Among patients, men were more likely to contract URTIs, although the severity of symptoms did not differ significantly between sexes. For both male and female patients, the number of URTI symptoms was positively correlated with perceived stress, a finding consistent with the work of Cohen et al. (40). In our cohort, URTIs were most common among premenopausal women, followed by male patients. For those who underwent stem cell transplantation, age, long-term effects of treatment, and general morbidity should be considered as contributing factors to the occurrence of URTIs (74).
Limitations
In our analysis, response and selection bias may affect the external validity of our results. Specifically, participants aged 41 and older were underrepresented among healthy individuals, while those aged 50 years or younger were underrepresented among patients.
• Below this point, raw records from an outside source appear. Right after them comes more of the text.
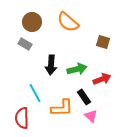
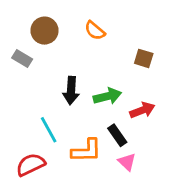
orange semicircle: (68, 22) -> (95, 31), size x0.7
gray rectangle: (25, 44) -> (22, 58), moved
red semicircle: (22, 118) -> (31, 165), turned 65

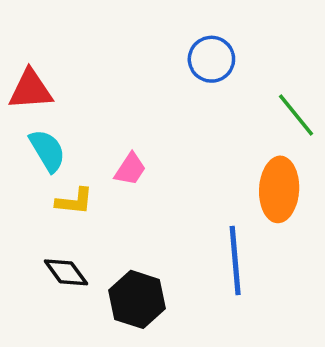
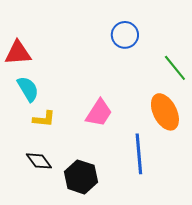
pink trapezoid: (130, 169) -> (99, 113), moved, size x1.4
orange ellipse: (279, 189) -> (165, 112), turned -30

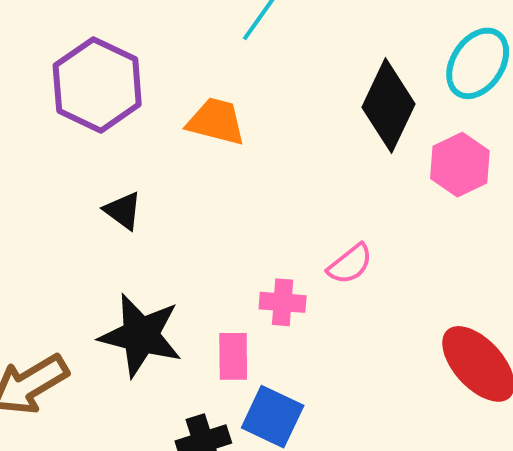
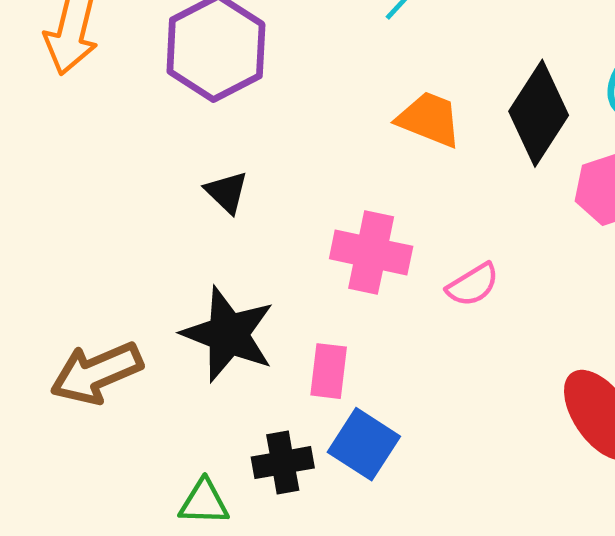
orange trapezoid: (216, 121) -> (429, 119), moved
pink cross: (283, 302) -> (371, 253), moved, size x1.5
Additionally, the healthy cohort primarily consisted of students or employed individuals, whose life circumstances and stressors may differ from other groups. Furthermore, the questionnaire did not capture information on gender, socioeconomic factors, social support, cultural influences, migration, or data on the underlying hematological diseases and comorbidities. To gain a more comprehensive understanding of stress and its complexities, particularly its interaction with infectious diseases, a longitudinal approach is essential. This method allows for the identification of potential confounders and monitoring of changes over time. Furthermore, it is crucial to assess sex steroid levels. It is also important to note that our data predate the COVID-19 pandemic, which likely exacerbated stress disparities between sexes, with women experiencing greater stress regardless of age (56).